City attorney Bill Lisch
The question became the old riddle of: “Which weighs more, 75 pounds of steel or 75 pounds of feathers?” Officials determined that not a lot more needed to be done to bring uniformity into the ordinance and give nightlife businesses a little more freedom.
For a better understanding of what 75 decibels sounds like, officials received a demonstration by the Bradenton Police Department, which played music in the entrance of the auditorium. Officials listened to the music inside and then outside to compare the difference. Noise can be very subjective, and not all officials were on the same page as to whether it was considered loud.
Councilman Harold Byrd Jr. said should the city officially establish an entertainment district, officials could look at modifying decibel levels, if necessary. Roff said he remains concerned for residents in the Village of the Arts located behind Motorworks Brewing on Ninth Street West.
Most vibrant, hip arts communities have things going on. Maybe that’s why the village hasn’t taken off as much as it should.

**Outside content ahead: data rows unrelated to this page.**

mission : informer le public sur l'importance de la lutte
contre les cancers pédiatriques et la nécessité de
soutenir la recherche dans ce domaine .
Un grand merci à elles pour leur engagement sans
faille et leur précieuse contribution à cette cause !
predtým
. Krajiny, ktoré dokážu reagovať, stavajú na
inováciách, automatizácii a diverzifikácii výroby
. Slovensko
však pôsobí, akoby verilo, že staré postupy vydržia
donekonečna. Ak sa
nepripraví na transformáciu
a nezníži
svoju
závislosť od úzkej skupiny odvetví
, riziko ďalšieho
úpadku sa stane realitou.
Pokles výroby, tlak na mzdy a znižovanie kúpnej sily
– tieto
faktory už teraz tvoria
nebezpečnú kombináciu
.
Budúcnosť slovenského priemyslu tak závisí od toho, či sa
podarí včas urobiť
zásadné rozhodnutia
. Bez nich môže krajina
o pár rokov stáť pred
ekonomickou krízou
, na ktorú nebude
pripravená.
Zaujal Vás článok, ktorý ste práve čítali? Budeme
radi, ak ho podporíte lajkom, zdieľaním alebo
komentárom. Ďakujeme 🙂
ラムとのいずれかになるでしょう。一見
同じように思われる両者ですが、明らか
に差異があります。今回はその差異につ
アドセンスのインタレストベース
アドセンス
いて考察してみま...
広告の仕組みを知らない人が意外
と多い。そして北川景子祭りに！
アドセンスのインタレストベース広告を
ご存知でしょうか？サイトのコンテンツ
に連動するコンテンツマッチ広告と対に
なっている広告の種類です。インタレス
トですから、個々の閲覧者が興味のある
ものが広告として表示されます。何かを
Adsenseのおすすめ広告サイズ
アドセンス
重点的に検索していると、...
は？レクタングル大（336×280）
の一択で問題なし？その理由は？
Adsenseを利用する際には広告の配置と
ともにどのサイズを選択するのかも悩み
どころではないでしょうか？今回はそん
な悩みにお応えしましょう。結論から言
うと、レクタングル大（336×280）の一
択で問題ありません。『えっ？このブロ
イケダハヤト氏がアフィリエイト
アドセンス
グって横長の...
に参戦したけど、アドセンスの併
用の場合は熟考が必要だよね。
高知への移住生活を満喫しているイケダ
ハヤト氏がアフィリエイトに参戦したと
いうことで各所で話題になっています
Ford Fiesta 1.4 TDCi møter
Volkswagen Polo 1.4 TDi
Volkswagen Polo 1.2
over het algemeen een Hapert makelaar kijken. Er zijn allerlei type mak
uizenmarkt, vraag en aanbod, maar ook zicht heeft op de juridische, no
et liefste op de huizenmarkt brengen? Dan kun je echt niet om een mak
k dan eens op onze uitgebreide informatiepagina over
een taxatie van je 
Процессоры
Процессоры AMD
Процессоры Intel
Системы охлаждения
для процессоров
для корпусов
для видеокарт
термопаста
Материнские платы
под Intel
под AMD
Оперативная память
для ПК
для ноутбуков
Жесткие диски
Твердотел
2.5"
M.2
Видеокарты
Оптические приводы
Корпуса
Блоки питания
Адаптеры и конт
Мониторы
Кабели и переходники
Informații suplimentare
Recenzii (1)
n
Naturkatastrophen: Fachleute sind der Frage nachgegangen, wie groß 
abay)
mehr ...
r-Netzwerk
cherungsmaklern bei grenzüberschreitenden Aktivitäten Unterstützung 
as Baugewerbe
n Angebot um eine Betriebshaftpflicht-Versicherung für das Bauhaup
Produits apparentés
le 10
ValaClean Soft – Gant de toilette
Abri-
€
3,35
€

Ward 4 City Councilman Bemis Smith
Motorworks came to the front of the debate in May when it launched an online petition asking for later hours to operate outside. The overwhelming support for the city to enact change was later backed up with a Manatee Chamber of Commerce survey of its members.
“VOTA doesn’t want nightclubs,” Roff said. “They still want to continue being galleries, but they want to be user-friendly toward Motorworks because they do get spill-off customers. But there’s a fine line here. That’s an existing residential neighborhood.”
Councilman Bemis Smith said it was a good compromise, but the village should embrace a new ordinance for its own events.
“VOTA wants to be a hip arts community, but they want to do it in silence,” Smith said. “Most vibrant, hip arts communities have things going on. Maybe that’s why the village hasn’t taken off as much as it should.”
City attorney Bill Lisch said, “It’s a good starting point to move this forward. If problems crop up with something that is unforeseen, then it can be amended.”